Objective: To determine the potential of detection in CSF of specific Borrelia burgdorferi antigen, OspA, as a marker of infection in neurologic Lyme disease and compare this with the detection of antibody.
Design: CSF from 83 neurologic patients in an area highly endemic for Lyme disease was examined prospectively for (1) OspA by antigen capture ELISA and Western blot employing monoclonal antibodies, and for (2) B burgdorferi antibodies by ELISA.
Results: Of the 35 of 83 (42%) patients who were positive for OspA antigen in their CSF, 15 (43%) were antigen positive despite being antibody-negative in CSF. Seven of these 15 (47%) had otherwise normal routine CSF analyses. Six of these 15 (40%) patients met strict CDC surveillance criteria for Lyme disease; four (27%) patients had seroconversion coincident with new neurologic problems; and three (20%) with characteristic syndromes for Lyme disease were seronegative, but had complexed antibody to B burgdorferi. The final two patients (13%) were seropositive and had unexplained neurologic problems not characteristic of Lyme disease.
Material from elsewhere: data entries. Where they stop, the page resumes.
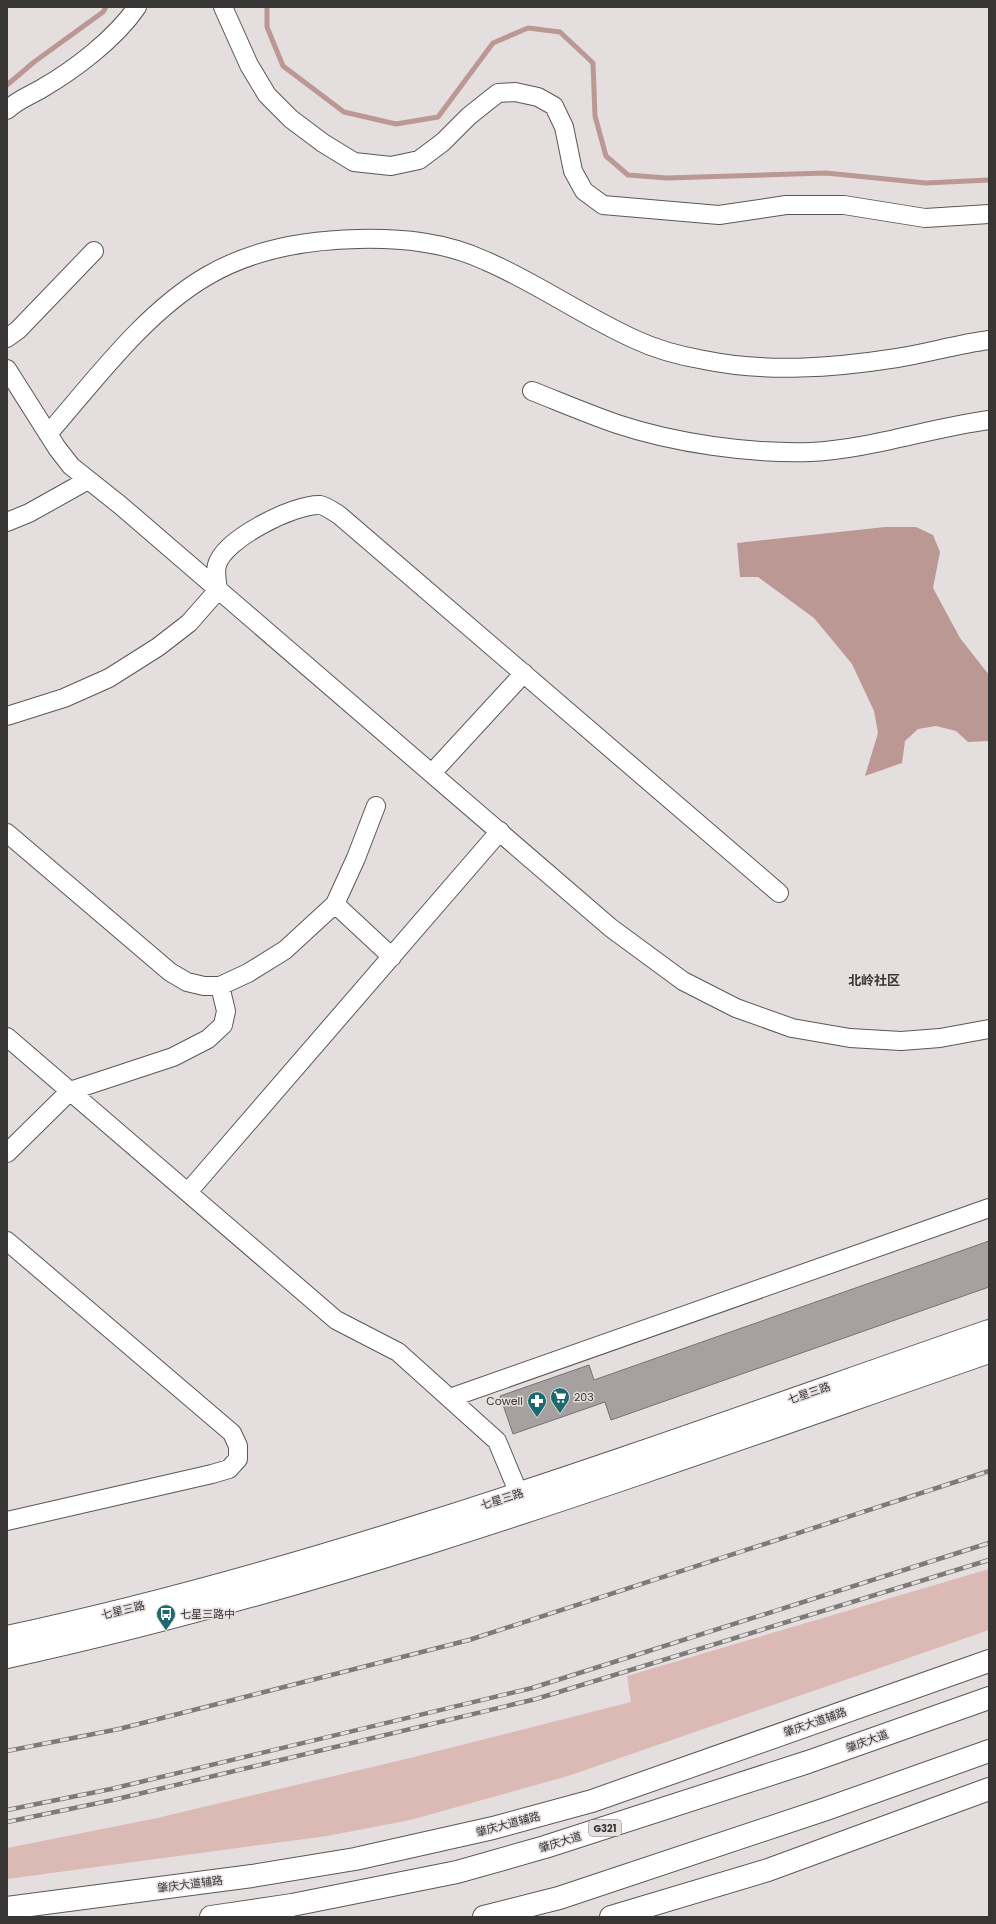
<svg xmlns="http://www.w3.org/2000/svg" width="996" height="1924" font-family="Poppins,'Noto Sans SC',sans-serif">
<rect width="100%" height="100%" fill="#e4dede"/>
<path fill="#dbb9b5" d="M989 1569V1630L568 1776 410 1820 327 1836 7 1879V1848L157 1818 410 1758 631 1702 627 1676Z"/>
<path fill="#bb9894" d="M885 527H916L933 535 940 552 933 588 960 638 989 675V741L968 742 956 731 936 726 918 729 905 741 902 763 865 776 878 733 874 711 852 664 814 618 758 577H740L737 543Z"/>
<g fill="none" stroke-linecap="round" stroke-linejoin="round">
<path stroke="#bb9894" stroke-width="5" d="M267 7V27L283 66 344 112 396 124 438 117 493 43 528 28 560 32 593 63 595 116 606 156 628 175 667 178 826 173 926 183 989 180
M7 85 34 62 103 12 106 7"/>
</g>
<path fill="#a6a1a0" stroke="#767170" d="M989 1241V1287L611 1420 605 1402 513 1434 500 1396 589 1365 594 1380Z"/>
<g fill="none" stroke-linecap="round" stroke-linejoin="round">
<g stroke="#5c5756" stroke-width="20">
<path id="street" d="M223 7 249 65 267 95 291 119 323 143 354 162 391 166 419 160 443 142 469 116 498 93 515 92 538 97 554 106 564 127 573 171 584 191 603 205 719 215 786 205H844L925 218 989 214
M7 110C17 100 29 96 41 89 74 70 115 39 137 7
M7 338 18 330 94 251
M7 369 57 448 71 466 120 505 611 928 683 981 736 1008 792 1028 850 1038 901 1041 940 1038 989 1029
M532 391C560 402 588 414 617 424 674 443 750 454 811 452 871 449 929 428 989 420
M48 434C95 380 145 312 207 276 253 249 306 240 358 239 402 238 445 242 486 261 537 283 583 316 634 339 655 349 681 356 704 360 767 373 833 368 897 358 928 353 958 344 989 340
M7 522 29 513 88 480
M7 716 64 698 109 678 158 647 189 623 218 590C217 583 215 572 217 565 224 539 294 504 320 505 326 506 334 512 339 515L779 893
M432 773 524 673
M7 833 170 972 187 982 204 986H220L248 973 285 950 335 904 356 858 376 806
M335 904 392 957
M7 1037 336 1320 398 1352 497 1441 524 1506
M7 1153 70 1091 173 1057 208 1039 223 1025 226 1011 220 986
M188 1192 500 831
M7 1241 232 1433 238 1446V1459L229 1469 212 1474 7 1521
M450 1398 989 1208"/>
</g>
<g stroke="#5c5756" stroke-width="24">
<path id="secondary" d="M7 1637C343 1565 665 1443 989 1331
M7 1657C343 1584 665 1464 989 1352
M7 1908 252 1876 355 1859 493 1828 592 1801 989 1661
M611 1917 768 1870 989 1789"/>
</g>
<g stroke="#5c5756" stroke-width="24">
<path id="highway" d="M211 1917 292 1905 457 1872 545 1847 808 1762 989 1698
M484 1917 559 1898 826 1809 989 1751"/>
</g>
<use href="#street" stroke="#fff" stroke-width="18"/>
<use href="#secondary" stroke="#fff" stroke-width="22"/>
<use href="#highway" stroke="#fff" stroke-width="22"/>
<g stroke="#7e7a7a" stroke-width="4.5">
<path id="rail" d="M7 1751 119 1729 469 1640 989 1471
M7 1810 111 1789 532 1688 989 1543
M7 1822 113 1800 536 1699 989 1560"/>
</g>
<use href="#rail" stroke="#e4dede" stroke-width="3" stroke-dasharray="9" stroke-linecap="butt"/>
</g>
<defs>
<g id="supermarket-pin" transform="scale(1)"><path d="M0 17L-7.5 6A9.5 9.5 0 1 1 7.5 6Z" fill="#1d696e" stroke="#e4dede"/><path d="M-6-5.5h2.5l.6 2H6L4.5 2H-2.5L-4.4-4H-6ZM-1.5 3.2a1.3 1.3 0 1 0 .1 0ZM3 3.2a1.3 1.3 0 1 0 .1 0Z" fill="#fff"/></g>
<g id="pharmacy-pin" transform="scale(1)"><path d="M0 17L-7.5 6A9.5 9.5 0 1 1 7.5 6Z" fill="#1d696e" stroke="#e4dede"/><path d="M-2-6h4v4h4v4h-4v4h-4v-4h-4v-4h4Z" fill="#fff"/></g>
<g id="bus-pin" transform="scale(1)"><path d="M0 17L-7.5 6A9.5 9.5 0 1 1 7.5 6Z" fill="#1d696e" stroke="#e4dede"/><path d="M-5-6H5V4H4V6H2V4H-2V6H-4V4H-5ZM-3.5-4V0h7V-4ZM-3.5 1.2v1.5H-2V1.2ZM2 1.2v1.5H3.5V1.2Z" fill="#fff"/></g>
</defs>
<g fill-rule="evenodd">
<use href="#supermarket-pin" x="560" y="1397"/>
<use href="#pharmacy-pin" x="537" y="1401"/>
<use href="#bus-pin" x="166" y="1614"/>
</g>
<g text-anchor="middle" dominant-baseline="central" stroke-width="3" stroke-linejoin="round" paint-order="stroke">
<rect fill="#e4dede" stroke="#6c6868" stroke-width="1" x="589" y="1820" width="32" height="16" rx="3"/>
<g font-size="10" font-weight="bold" fill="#383535">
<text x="605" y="1828">G321</text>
</g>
<g font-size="11" fill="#383535" stroke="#e4dede">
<text transform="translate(809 1393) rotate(-19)">七星三路</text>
<text transform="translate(502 1499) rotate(-18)">七星三路</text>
<text transform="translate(123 1610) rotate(-14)">七星三路</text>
<text transform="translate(815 1722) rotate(-19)">肇庆大道辅路</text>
<text transform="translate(867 1741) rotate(-20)">肇庆大道</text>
<text transform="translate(508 1824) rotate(-15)">肇庆大道辅路</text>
<text transform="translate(560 1842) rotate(-17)">肇庆大道</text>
<text transform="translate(190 1884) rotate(-7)">肇庆大道辅路</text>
</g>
<g font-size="11" fill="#383535" stroke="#e4dede" text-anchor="start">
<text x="574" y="1397">203</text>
<text x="523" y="1401" text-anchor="end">Cowell</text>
<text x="180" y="1614">七星三路中</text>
</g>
<g font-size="13" font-weight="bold" fill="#393434" stroke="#e4dede">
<text x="874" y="980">北岭社区</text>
</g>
</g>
<rect width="996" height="1924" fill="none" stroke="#383535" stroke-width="16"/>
</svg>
Conclusions: B burgdorferi antigen can be detected in CSF that is otherwise normal by conventional methodology, and can be present without positive CSF antibody. Since CSF antigen implies intrathecal seeding of the infection, the diagnosis of neurologic infection by B burgdorferi should not be excluded solely on the basis of normal routine CSF or negative CSF antibody analyses.